Second: "The Revival of Print Journalism?" addressed the phenomenon of "News fatigue", or "Media fatigue" as it presents an existential risk to print journalism due to excessive exposure to news content, especially controversial topics. It highlighted the risks this phenomenon poses to journalism, such as increasing apathy towards issues raised, weakening trust in media institutions, and the growing difficulty in distinguishing facts from misleading information.

Nevertheless, this chapter shows growing optimism about the possibility of reviving print media as the industry looks to innovate new approaches that blend the best aspects of its heritage with the contemporary audience's expectations regarding the quality and authenticity of news.

Third: "A New Way of Understanding Audiences" asserted that the world is witnessing fast-changing characteristics of news consumers, with a radical shift to video-based content like TikTok and YouTube. This poses new challenges for the media industry while opening up broad prospects for innovating new ways to interact with the audience.

Fourth: "Leveraging the Power of Women's Sports on and off the Field" examined the rising importance of digital platforms and their impact on the work of female sports journalists. Traditional barriers for marginalised individuals, especially women, are slowly eroding, resulting in positive outcomes such as increased revenues in women's sports and viewership, as well as a general interest in women's achievements in sports.

It concluded that there is a real opportunity for female sports journalists to focus on solutions and tools that can enhance the relationship between women athletes and the audience.

Fifth: "The Role of Technology in Driving Sports Audience Engagement" underscored the transformative impact of technology on modern sports reporting.

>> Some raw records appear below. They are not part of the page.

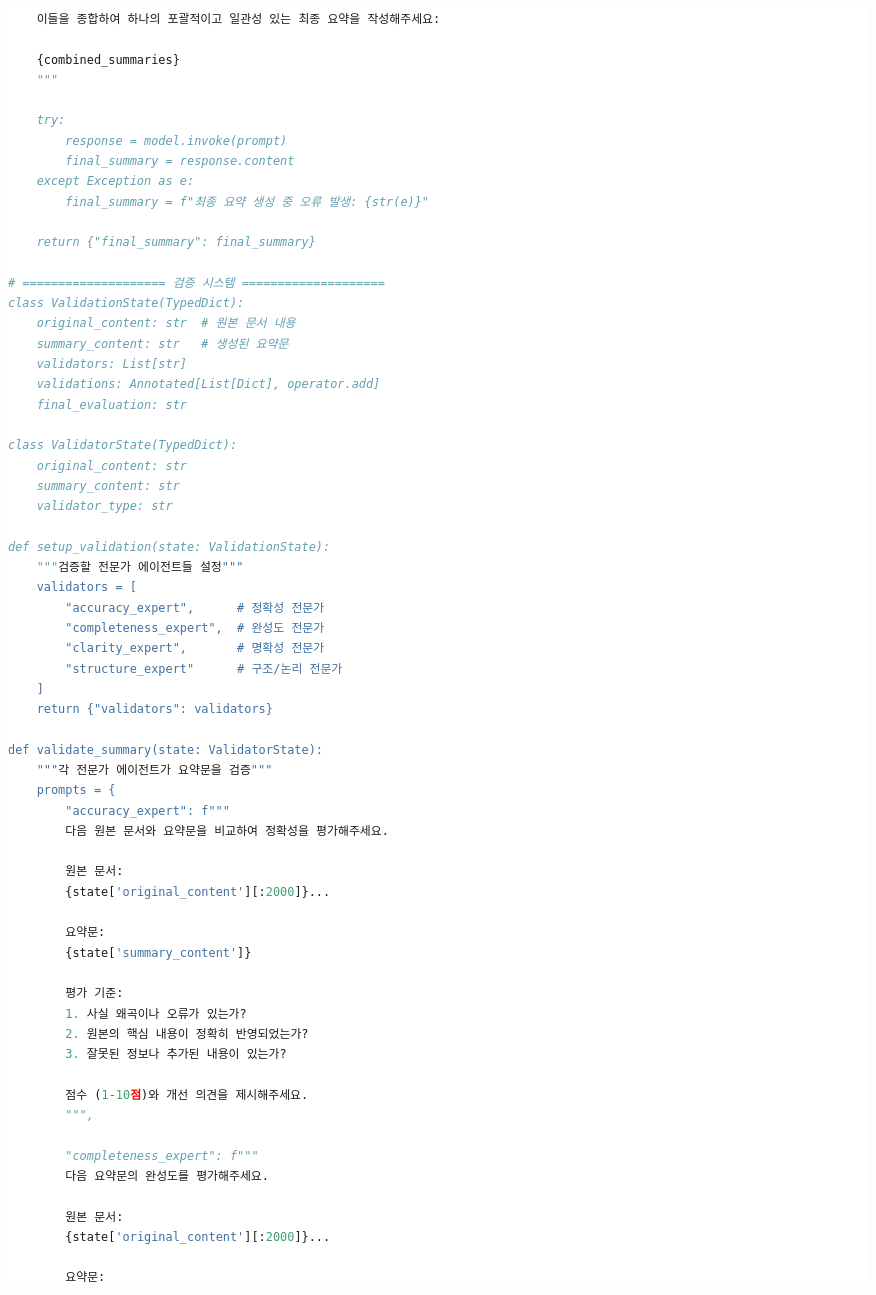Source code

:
 ```python
    이들을 종합하여 하나의 포괄적이고 일관성 있는 최종 요약을 작성해주세요:
    
    {combined_summaries}
    """
    
    try:
        response = model.invoke(prompt)
        final_summary = response.content
    except Exception as e:
        final_summary = f"최종 요약 생성 중 오류 발생: {str(e)}"
    
    return {"final_summary": final_summary}

# ==================== 검증 시스템 ====================
class ValidationState(TypedDict):
    original_content: str  # 원본 문서 내용
    summary_content: str   # 생성된 요약문
    validators: List[str]
    validations: Annotated[List[Dict], operator.add]
    final_evaluation: str

class ValidatorState(TypedDict):
    original_content: str
    summary_content: str
    validator_type: str

def setup_validation(state: ValidationState):
    """검증할 전문가 에이전트들 설정"""
    validators = [
        "accuracy_expert",      # 정확성 전문가
        "completeness_expert",  # 완성도 전문가  
        "clarity_expert",       # 명확성 전문가
        "structure_expert"      # 구조/논리 전문가
    ]
    return {"validators": validators}

def validate_summary(state: ValidatorState):
    """각 전문가 에이전트가 요약문을 검증"""
    prompts = {
        "accuracy_expert": f"""
        다음 원본 문서와 요약문을 비교하여 정확성을 평가해주세요.
        
        원본 문서:
        {state['original_content'][:2000]}...
        
        요약문:
        {state['summary_content']}
        
        평가 기준:
        1. 사실 왜곡이나 오류가 있는가?
        2. 원본의 핵심 내용이 정확히 반영되었는가?
        3. 잘못된 정보나 추가된 내용이 있는가?
        
        점수 (1-10점)와 개선 의견을 제시해주세요.
        """,
        
        "completeness_expert": f"""
        다음 요약문의 완성도를 평가해주세요.
        
        원본 문서:
        {state['original_content'][:2000]}...
        
        요약문:
```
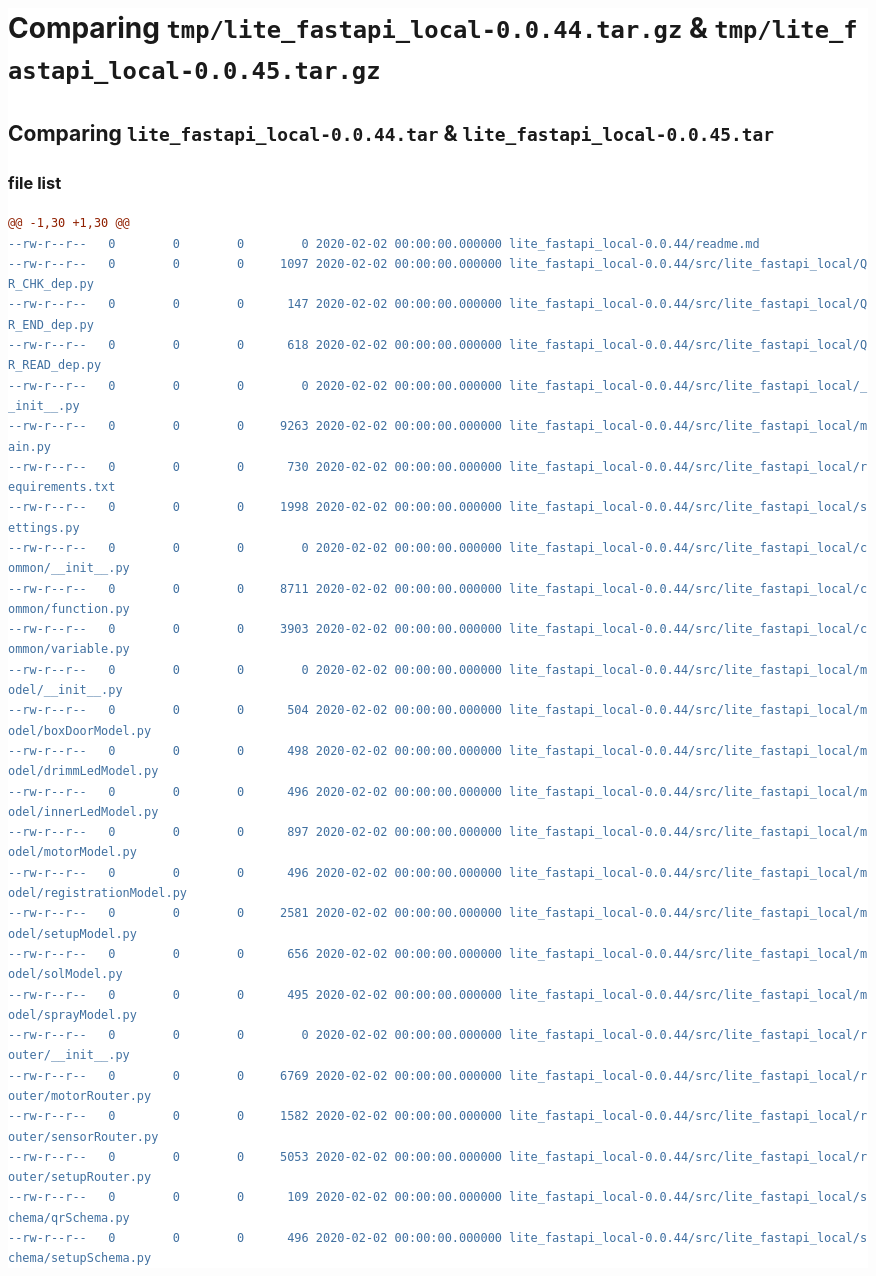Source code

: # Comparing `tmp/lite_fastapi_local-0.0.44.tar.gz` & `tmp/lite_fastapi_local-0.0.45.tar.gz`

## Comparing `lite_fastapi_local-0.0.44.tar` & `lite_fastapi_local-0.0.45.tar`

### file list

```diff
@@ -1,30 +1,30 @@
--rw-r--r--   0        0        0        0 2020-02-02 00:00:00.000000 lite_fastapi_local-0.0.44/readme.md
--rw-r--r--   0        0        0     1097 2020-02-02 00:00:00.000000 lite_fastapi_local-0.0.44/src/lite_fastapi_local/QR_CHK_dep.py
--rw-r--r--   0        0        0      147 2020-02-02 00:00:00.000000 lite_fastapi_local-0.0.44/src/lite_fastapi_local/QR_END_dep.py
--rw-r--r--   0        0        0      618 2020-02-02 00:00:00.000000 lite_fastapi_local-0.0.44/src/lite_fastapi_local/QR_READ_dep.py
--rw-r--r--   0        0        0        0 2020-02-02 00:00:00.000000 lite_fastapi_local-0.0.44/src/lite_fastapi_local/__init__.py
--rw-r--r--   0        0        0     9263 2020-02-02 00:00:00.000000 lite_fastapi_local-0.0.44/src/lite_fastapi_local/main.py
--rw-r--r--   0        0        0      730 2020-02-02 00:00:00.000000 lite_fastapi_local-0.0.44/src/lite_fastapi_local/requirements.txt
--rw-r--r--   0        0        0     1998 2020-02-02 00:00:00.000000 lite_fastapi_local-0.0.44/src/lite_fastapi_local/settings.py
--rw-r--r--   0        0        0        0 2020-02-02 00:00:00.000000 lite_fastapi_local-0.0.44/src/lite_fastapi_local/common/__init__.py
--rw-r--r--   0        0        0     8711 2020-02-02 00:00:00.000000 lite_fastapi_local-0.0.44/src/lite_fastapi_local/common/function.py
--rw-r--r--   0        0        0     3903 2020-02-02 00:00:00.000000 lite_fastapi_local-0.0.44/src/lite_fastapi_local/common/variable.py
--rw-r--r--   0        0        0        0 2020-02-02 00:00:00.000000 lite_fastapi_local-0.0.44/src/lite_fastapi_local/model/__init__.py
--rw-r--r--   0        0        0      504 2020-02-02 00:00:00.000000 lite_fastapi_local-0.0.44/src/lite_fastapi_local/model/boxDoorModel.py
--rw-r--r--   0        0        0      498 2020-02-02 00:00:00.000000 lite_fastapi_local-0.0.44/src/lite_fastapi_local/model/drimmLedModel.py
--rw-r--r--   0        0        0      496 2020-02-02 00:00:00.000000 lite_fastapi_local-0.0.44/src/lite_fastapi_local/model/innerLedModel.py
--rw-r--r--   0        0        0      897 2020-02-02 00:00:00.000000 lite_fastapi_local-0.0.44/src/lite_fastapi_local/model/motorModel.py
--rw-r--r--   0        0        0      496 2020-02-02 00:00:00.000000 lite_fastapi_local-0.0.44/src/lite_fastapi_local/model/registrationModel.py
--rw-r--r--   0        0        0     2581 2020-02-02 00:00:00.000000 lite_fastapi_local-0.0.44/src/lite_fastapi_local/model/setupModel.py
--rw-r--r--   0        0        0      656 2020-02-02 00:00:00.000000 lite_fastapi_local-0.0.44/src/lite_fastapi_local/model/solModel.py
--rw-r--r--   0        0        0      495 2020-02-02 00:00:00.000000 lite_fastapi_local-0.0.44/src/lite_fastapi_local/model/sprayModel.py
--rw-r--r--   0        0        0        0 2020-02-02 00:00:00.000000 lite_fastapi_local-0.0.44/src/lite_fastapi_local/router/__init__.py
--rw-r--r--   0        0        0     6769 2020-02-02 00:00:00.000000 lite_fastapi_local-0.0.44/src/lite_fastapi_local/router/motorRouter.py
--rw-r--r--   0        0        0     1582 2020-02-02 00:00:00.000000 lite_fastapi_local-0.0.44/src/lite_fastapi_local/router/sensorRouter.py
--rw-r--r--   0        0        0     5053 2020-02-02 00:00:00.000000 lite_fastapi_local-0.0.44/src/lite_fastapi_local/router/setupRouter.py
--rw-r--r--   0        0        0      109 2020-02-02 00:00:00.000000 lite_fastapi_local-0.0.44/src/lite_fastapi_local/schema/qrSchema.py
--rw-r--r--   0        0        0      496 2020-02-02 00:00:00.000000 lite_fastapi_local-0.0.44/src/lite_fastapi_local/schema/setupSchema.py
```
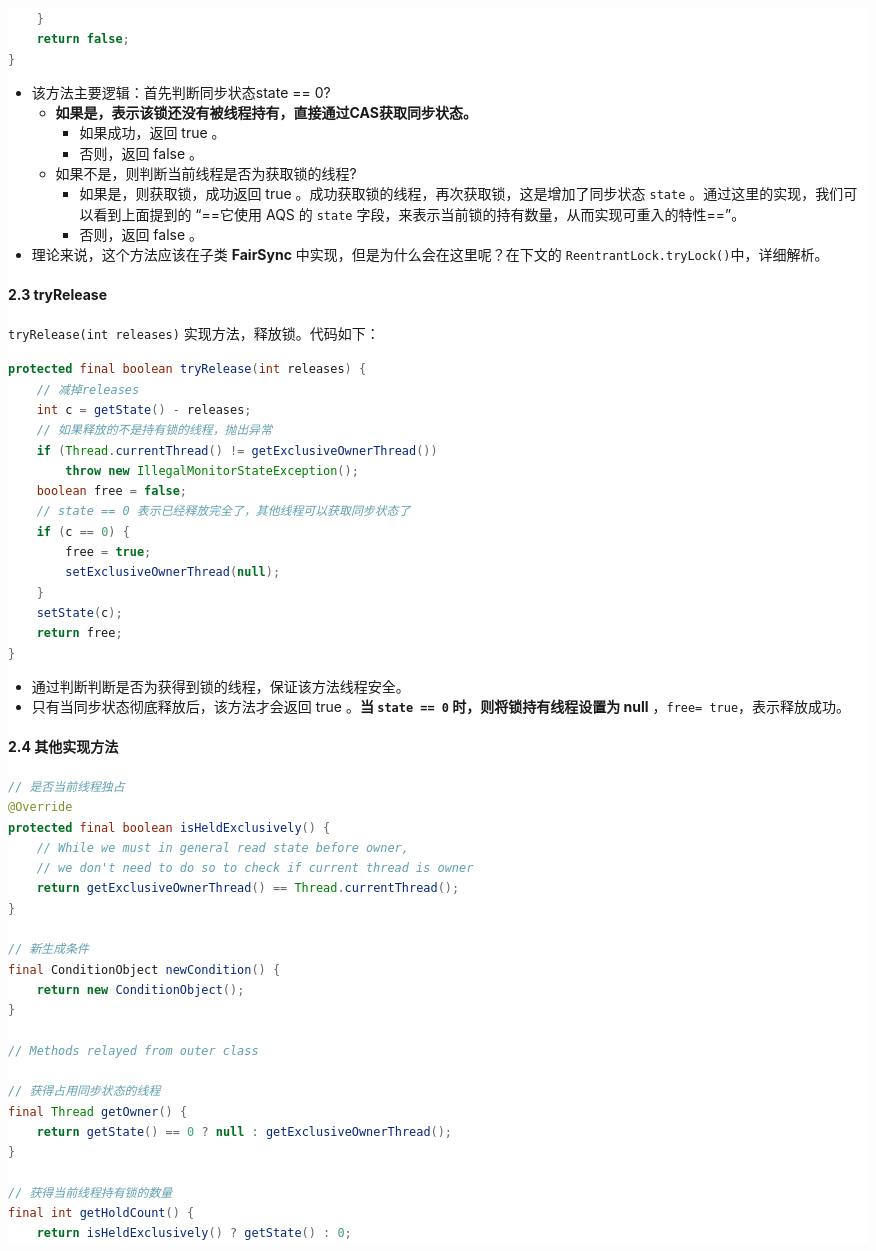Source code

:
 ```java
    }
    return false;
}
```

- 该方法主要逻辑：首先判断同步状态state == 0?
  - **如果是，表示该锁还没有被线程持有，直接通过CAS获取同步状态。**
    - 如果成功，返回 true 。
    - 否则，返回 false 。
  - 如果不是，则判断当前线程是否为获取锁的线程?
    - 如果是，则获取锁，成功返回 true 。成功获取锁的线程，再次获取锁，这是增加了同步状态 `state` 。通过这里的实现，我们可以看到上面提到的 “==它使用 AQS 的 `state` 字段，来表示当前锁的持有数量，从而实现可重入的特性==”。
    - 否则，返回 false 。
- 理论来说，这个方法应该在子类 **FairSync** 中实现，但是为什么会在这里呢？在下文的 `ReentrantLock.tryLock()`中，详细解析。

#### 2.3 tryRelease

`tryRelease(int releases)` 实现方法，释放锁。代码如下：

```java
protected final boolean tryRelease(int releases) {
    // 减掉releases
    int c = getState() - releases;
    // 如果释放的不是持有锁的线程，抛出异常
    if (Thread.currentThread() != getExclusiveOwnerThread())
        throw new IllegalMonitorStateException();
    boolean free = false;
    // state == 0 表示已经释放完全了，其他线程可以获取同步状态了
    if (c == 0) {
        free = true;
        setExclusiveOwnerThread(null);
    }
    setState(c);
    return free;
}
```

- 通过判断判断是否为获得到锁的线程，保证该方法线程安全。
- 只有当同步状态彻底释放后，该方法才会返回 true 。**当 `state == 0` 时，则将锁持有线程设置为 null** ，`free= true`，表示释放成功。

#### 2.4 其他实现方法

```Java
// 是否当前线程独占
@Override
protected final boolean isHeldExclusively() {
    // While we must in general read state before owner,
    // we don't need to do so to check if current thread is owner
    return getExclusiveOwnerThread() == Thread.currentThread();
}

// 新生成条件
final ConditionObject newCondition() {
    return new ConditionObject();
}

// Methods relayed from outer class

// 获得占用同步状态的线程
final Thread getOwner() {
    return getState() == 0 ? null : getExclusiveOwnerThread();
}

// 获得当前线程持有锁的数量
final int getHoldCount() {
    return isHeldExclusively() ? getState() : 0;
```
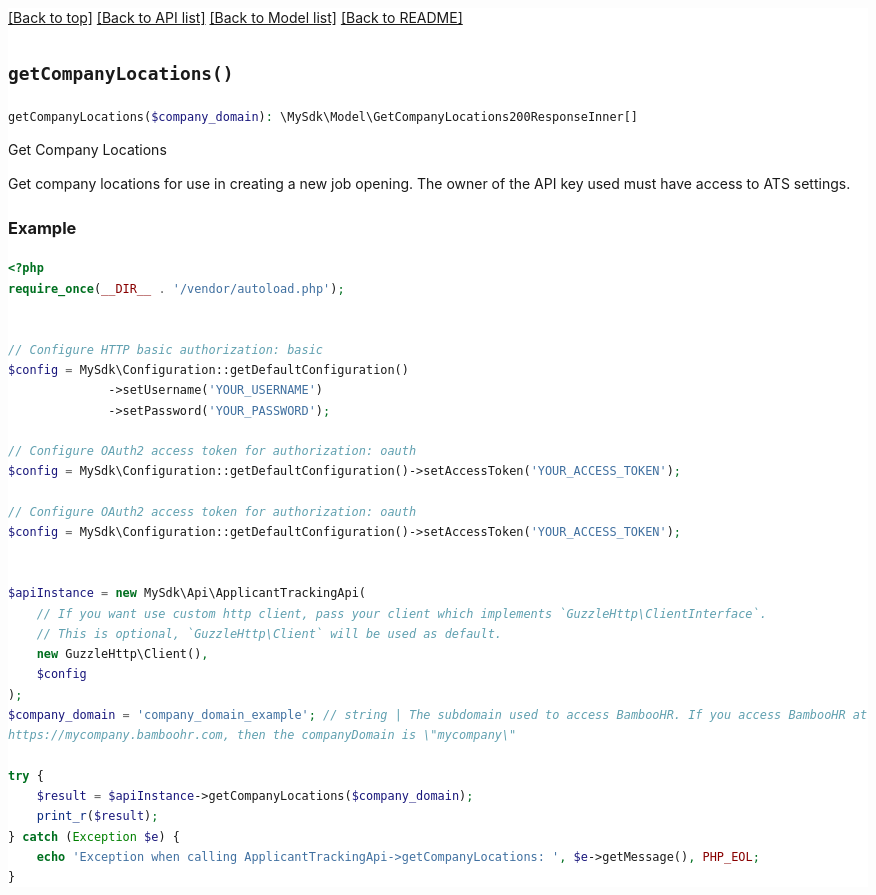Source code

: [[Back to top]](#) [[Back to API list]](../../README.md#endpoints)
[[Back to Model list]](../../README.md#models)
[[Back to README]](../../README.md)

## `getCompanyLocations()`

```php
getCompanyLocations($company_domain): \MySdk\Model\GetCompanyLocations200ResponseInner[]
```

Get Company Locations

Get company locations for use in creating a new job opening. The owner of the API key used must have access to ATS settings.

### Example

```php
<?php
require_once(__DIR__ . '/vendor/autoload.php');


// Configure HTTP basic authorization: basic
$config = MySdk\Configuration::getDefaultConfiguration()
              ->setUsername('YOUR_USERNAME')
              ->setPassword('YOUR_PASSWORD');

// Configure OAuth2 access token for authorization: oauth
$config = MySdk\Configuration::getDefaultConfiguration()->setAccessToken('YOUR_ACCESS_TOKEN');

// Configure OAuth2 access token for authorization: oauth
$config = MySdk\Configuration::getDefaultConfiguration()->setAccessToken('YOUR_ACCESS_TOKEN');


$apiInstance = new MySdk\Api\ApplicantTrackingApi(
    // If you want use custom http client, pass your client which implements `GuzzleHttp\ClientInterface`.
    // This is optional, `GuzzleHttp\Client` will be used as default.
    new GuzzleHttp\Client(),
    $config
);
$company_domain = 'company_domain_example'; // string | The subdomain used to access BambooHR. If you access BambooHR at https://mycompany.bamboohr.com, then the companyDomain is \"mycompany\"

try {
    $result = $apiInstance->getCompanyLocations($company_domain);
    print_r($result);
} catch (Exception $e) {
    echo 'Exception when calling ApplicantTrackingApi->getCompanyLocations: ', $e->getMessage(), PHP_EOL;
}
```
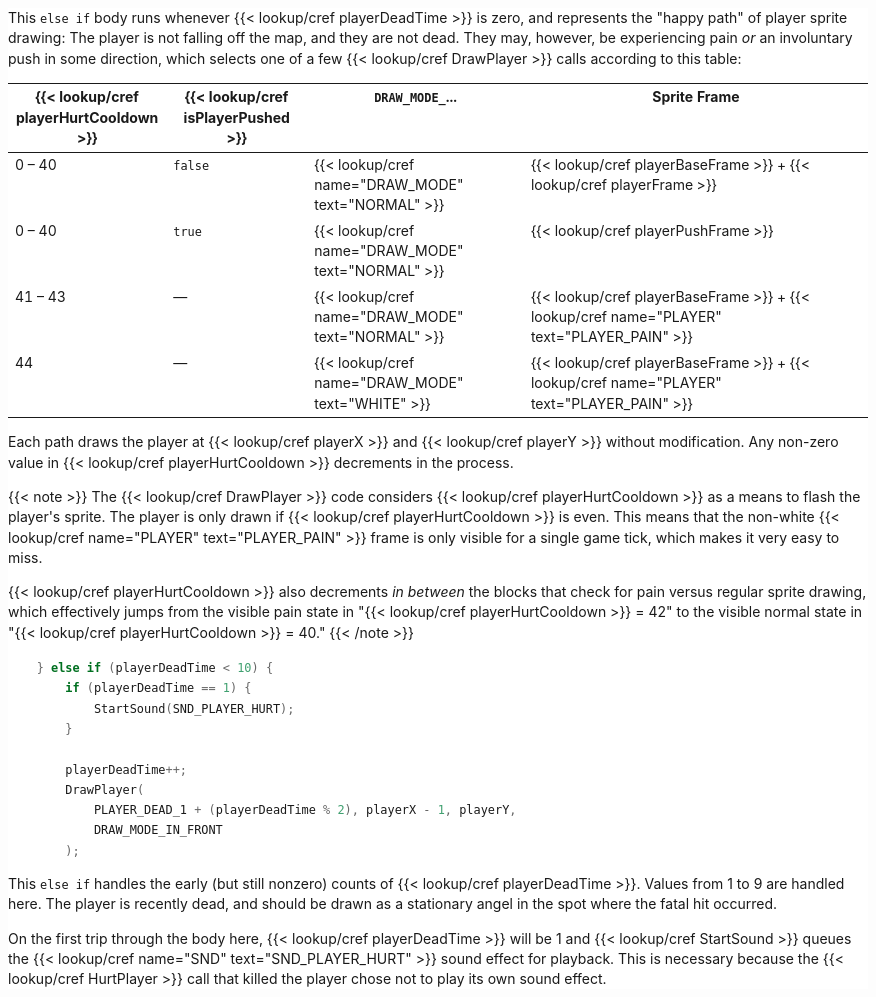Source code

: This `else if` body runs whenever {{< lookup/cref playerDeadTime >}} is zero, and represents the "happy path" of player sprite drawing: The player is not falling off the map, and they are not dead. They may, however, be experiencing pain _or_ an involuntary push in some direction, which selects one of a few {{< lookup/cref DrawPlayer >}} calls according to this table:

{{< lookup/cref playerHurtCooldown >}} | {{< lookup/cref isPlayerPushed >}} | `DRAW_MODE_`...                                    | Sprite Frame
---------------------------------------|------------------------------------|----------------------------------------------------|-------------
0 &ndash; 40                           | `false`                            | {{< lookup/cref name="DRAW_MODE" text="NORMAL" >}} | {{< lookup/cref playerBaseFrame >}} + {{< lookup/cref playerFrame >}}
0 &ndash; 40                           | `true`                             | {{< lookup/cref name="DRAW_MODE" text="NORMAL" >}} | {{< lookup/cref playerPushFrame >}}
41 &ndash; 43                          | &mdash;                            | {{< lookup/cref name="DRAW_MODE" text="NORMAL" >}} | {{< lookup/cref playerBaseFrame >}} + {{< lookup/cref name="PLAYER" text="PLAYER_PAIN" >}}
44                                     | &mdash;                            | {{< lookup/cref name="DRAW_MODE" text="WHITE" >}}  | {{< lookup/cref playerBaseFrame >}} + {{< lookup/cref name="PLAYER" text="PLAYER_PAIN" >}}

Each path draws the player at {{< lookup/cref playerX >}} and {{< lookup/cref playerY >}} without modification. Any non-zero value in {{< lookup/cref playerHurtCooldown >}} decrements in the process.

{{< note >}}
The {{< lookup/cref DrawPlayer >}} code considers {{< lookup/cref playerHurtCooldown >}} as a means to flash the player's sprite. The player is only drawn if {{< lookup/cref playerHurtCooldown >}} is even. This means that the non-white {{< lookup/cref name="PLAYER" text="PLAYER_PAIN" >}} frame is only visible for a single game tick, which makes it very easy to miss.

{{< lookup/cref playerHurtCooldown >}} also decrements _in between_ the blocks that check for pain versus regular sprite drawing, which effectively jumps from the visible pain state in "{{< lookup/cref playerHurtCooldown >}} = 42" to the visible normal state in "{{< lookup/cref playerHurtCooldown >}} = 40."
{{< /note >}}

```c
    } else if (playerDeadTime < 10) {
        if (playerDeadTime == 1) {
            StartSound(SND_PLAYER_HURT);
        }

        playerDeadTime++;
        DrawPlayer(
            PLAYER_DEAD_1 + (playerDeadTime % 2), playerX - 1, playerY,
            DRAW_MODE_IN_FRONT
        );
```

This `else if` handles the early (but still nonzero) counts of {{< lookup/cref playerDeadTime >}}. Values from 1 to 9 are handled here. The player is recently dead, and should be drawn as a stationary angel in the spot where the fatal hit occurred.

On the first trip through the body here, {{< lookup/cref playerDeadTime >}} will be 1 and {{< lookup/cref StartSound >}} queues the {{< lookup/cref name="SND" text="SND_PLAYER_HURT" >}} sound effect for playback. This is necessary because the {{< lookup/cref HurtPlayer >}} call that killed the player chose not to play its own sound effect.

These new technologies have brought about significant transformations in modern sports journalism. Analytics, data analysis, and the desire to scrutinise every last detail have become integral parts of contemporary sports reporting. It is predicted that technology will play an increasingly prominent role in sports events in the future and that the lines between technology and the real-life event will begin to blur.

This chapter explored strategies for integrating emerging technologies into sports journalism to cater to diverse audiences effectively. Additionally, it delved into the ethical considerations surrounding the evolving relationship between technology and journalism.

Sixth: "AI and Media Literacy: The New Frontiers of Disinformation" highlighted the profound impact of tools like "ChatGPT" on the media landscape. While artificial intelligence offers benefits, it also introduces challenges, particularly in combating misinformation.

For industry leaders, this represents another signal of the importance of media literacy, both within the media sector and more widely in the public space. It is more vital than ever that journalists are equipped with the tools and critical thinking processes to dissect, assess, and understand mass information flows, but also the general public given the multitude of sources the average news consumer refers to each day.

Seventh: "Environmental Journalism: Bridging the Divide Between Readers and Issues" discussed the critical role of environmental journalism in addressing the impact of climate change. Despite widespread coverage, engaging audiences remains challenging, particularly outside crisis situations.

This section emphasised the responsibility of journalists to convey complex scientific information effectively and promote environmental stewardship. It called for media entities to re-engage audiences by simplifying scientific concepts and shed light on practical solutions to environmental challenges.

Eighth: "Data Journalism: A Powerful Tool – in the Right Hands" examined the growing significance of data in news production. It highlighted the challenges journalists face in translating raw data into compelling stories while maintaining accuracy and impartiality.

This chapter underscored the importance of responsible data translation and interpretation, cautioning against using unreliable or biased data. It also addressed controversies surrounding data journalism and media representation.